Progrès et Mémoire musicale
“Mais le plus étonnant – dans cette fin de la Querelle –, n’est-il pas – se demande encore Jean Malignon – que le groupe des philosophes et tous ses contemporains, sans en excepter les partisans de l’opéra français, aient pu sans rire le voir (Rousseau) parader et se poser en rival du plus grand compositeur de l’époque et discuter d’égal à égal avec lui ?” Mais tout ceci exprime le point de vue de toute une époque qui croit fermement “qu’une certaine forme de progrès” permet d’améliorer l’art du langage et de la composition musicale. La même croyance et les mêmes points de vue inspirent Stendhal en 1814, quand il les défend dans son œuvre “Vies de Haydn, de Mozart et de Métastase”. C’est le mirage d’un progrès musical qui l’empêche et le rend incapable de juger objectivement les chefs-d’œuvre d’un passé récent ou ancien, dont il ignore, par mépris, toute l’histoire réelle. Stendhal ne connaît rien à la musique française d’avant la Révolution quand il écrit : “On ne trouve un peu d’originalité en France que dans les classes du peuple trop ignorantes pour être imitatrices ; mais le peuple ne s’y occupe pas de musique, et jamais le fils d’un charron de ce pays-là ne sera un Joseph Haydn”. Stendhal n’a jamais entendu de Lully, ni de Couperin, ni de Rameau, sa mémoire sur la vie musicale française est étonnamment vide ou frappée d’une totale amnésie.

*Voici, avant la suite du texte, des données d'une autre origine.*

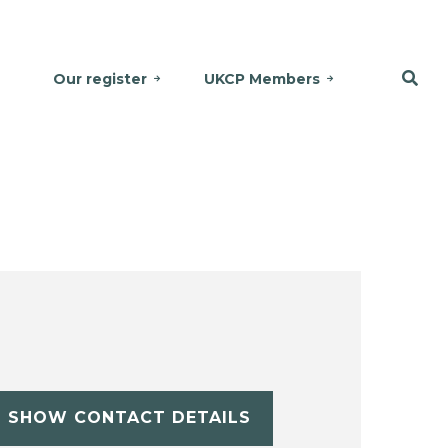
Our register
UKCP Members
SHOW CONTACT DETAILS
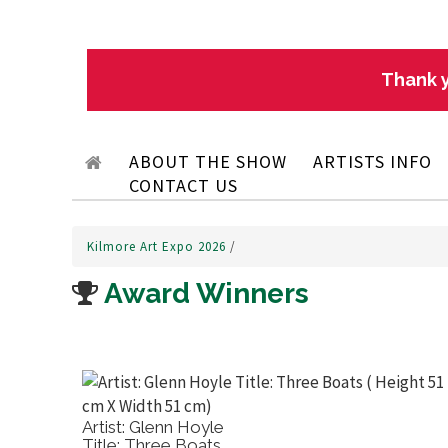
Thank y
ABOUT THE SHOW
ARTISTS INFO
CONTACT US
Kilmore Art Expo 2026
/
Award Winners
Artist: Salvatore Trigila
Title: Irises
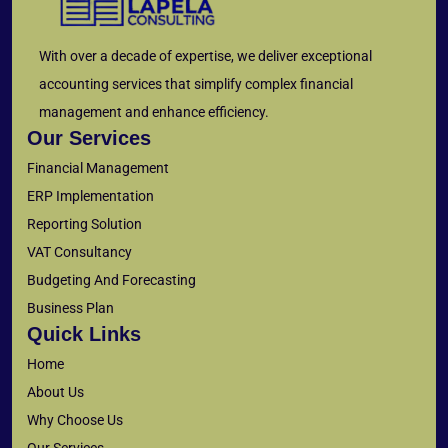
With over a decade of expertise, we deliver exceptional
accounting services that simplify complex financial
management and enhance efficiency.
Our Services
Financial Management
ERP Implementation
Reporting Solution
VAT Consultancy
Budgeting And Forecasting
Business Plan
Quick Links
Home
About Us
Why Choose Us
Our Services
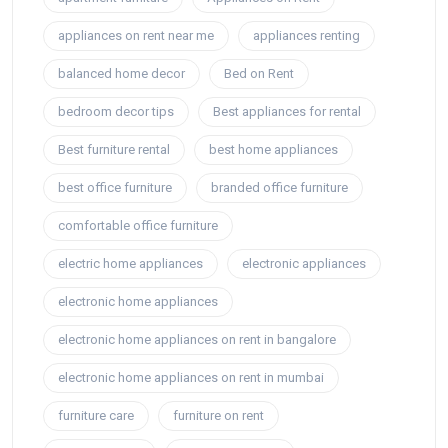
appliances on rent near me
appliances renting
balanced home decor
Bed on Rent
bedroom decor tips
Best appliances for rental
Best furniture rental
best home appliances
best office furniture
branded office furniture
comfortable office furniture
electric home appliances
electronic appliances
electronic home appliances
electronic home appliances on rent in bangalore
electronic home appliances on rent in mumbai
furniture care
furniture on rent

Aldous Huxley évoquait, dans un essai sur Carlo Gesualdo, “la tragique perte de mémoire de la conscience musicale européenne, amnésie qui a perduré jusqu’à la fin de la IIe Guerre Mondiale. Même dans les années 50, le répertoire musical d’avant Monteverdi, enfoui sous les couches culturelles successives amoncelées par le modernisme, attendait encore d’être redécouvert”. C’est justement cette redécouverte qui s’est faite, peu à peu, à partir des années 70, grâce aux importants travaux et recherches de nombreux musicologues et d’historiens spécialisés. C’est plus encore grâce au talent et la persévérance de nouvelles générations d’interprètes qui ont été capables d’aborder ce nouveau répertoire avec sensibilité et émotion à partir d’une connaissance approfondie des styles et de la pratique de l’interprétation musicale historique pour les voix et pour les instruments originaux, propres à chaque époque et à chaque pays. Cette véritable renaissance nous a confirmé ce que nous rappelait Rameau lui-même : “La vraie musique est le langage du cœur” et “l’on ne peut juger de la musique que par le rapport de l’ouïe ; et la raison n’y a d’autorité qu’autant qu’elle s’accorde avec l’oreille”.